Only the lines below starting at the one containing "607 108 205.57" and ending at the one containing "818 879 40.19" belong in the answer, each copied exactly.
.....
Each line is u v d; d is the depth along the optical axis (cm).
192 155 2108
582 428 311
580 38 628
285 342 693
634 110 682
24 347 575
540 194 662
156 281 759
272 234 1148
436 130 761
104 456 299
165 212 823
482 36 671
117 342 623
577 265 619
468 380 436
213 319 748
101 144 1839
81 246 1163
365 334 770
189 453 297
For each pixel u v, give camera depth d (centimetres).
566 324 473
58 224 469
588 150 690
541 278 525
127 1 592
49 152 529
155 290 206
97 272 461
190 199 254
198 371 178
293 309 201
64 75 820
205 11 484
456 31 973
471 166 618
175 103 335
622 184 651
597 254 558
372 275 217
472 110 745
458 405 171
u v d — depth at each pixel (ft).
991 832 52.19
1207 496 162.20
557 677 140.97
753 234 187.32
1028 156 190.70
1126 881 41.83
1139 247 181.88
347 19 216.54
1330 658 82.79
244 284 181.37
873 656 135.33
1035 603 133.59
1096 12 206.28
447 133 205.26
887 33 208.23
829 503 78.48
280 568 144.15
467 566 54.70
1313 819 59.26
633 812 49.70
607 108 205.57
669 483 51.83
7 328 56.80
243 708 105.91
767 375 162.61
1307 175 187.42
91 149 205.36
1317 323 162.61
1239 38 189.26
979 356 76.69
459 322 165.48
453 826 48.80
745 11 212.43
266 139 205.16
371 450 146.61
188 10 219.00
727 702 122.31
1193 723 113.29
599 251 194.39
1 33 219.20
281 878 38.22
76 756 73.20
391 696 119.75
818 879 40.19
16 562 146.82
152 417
.....
ANSWER FOR THIS EXERCISE:
607 108 205.57
669 483 51.83
7 328 56.80
243 708 105.91
767 375 162.61
1307 175 187.42
91 149 205.36
1317 323 162.61
1239 38 189.26
979 356 76.69
459 322 165.48
453 826 48.80
745 11 212.43
266 139 205.16
371 450 146.61
188 10 219.00
727 702 122.31
1193 723 113.29
599 251 194.39
1 33 219.20
281 878 38.22
76 756 73.20
391 696 119.75
818 879 40.19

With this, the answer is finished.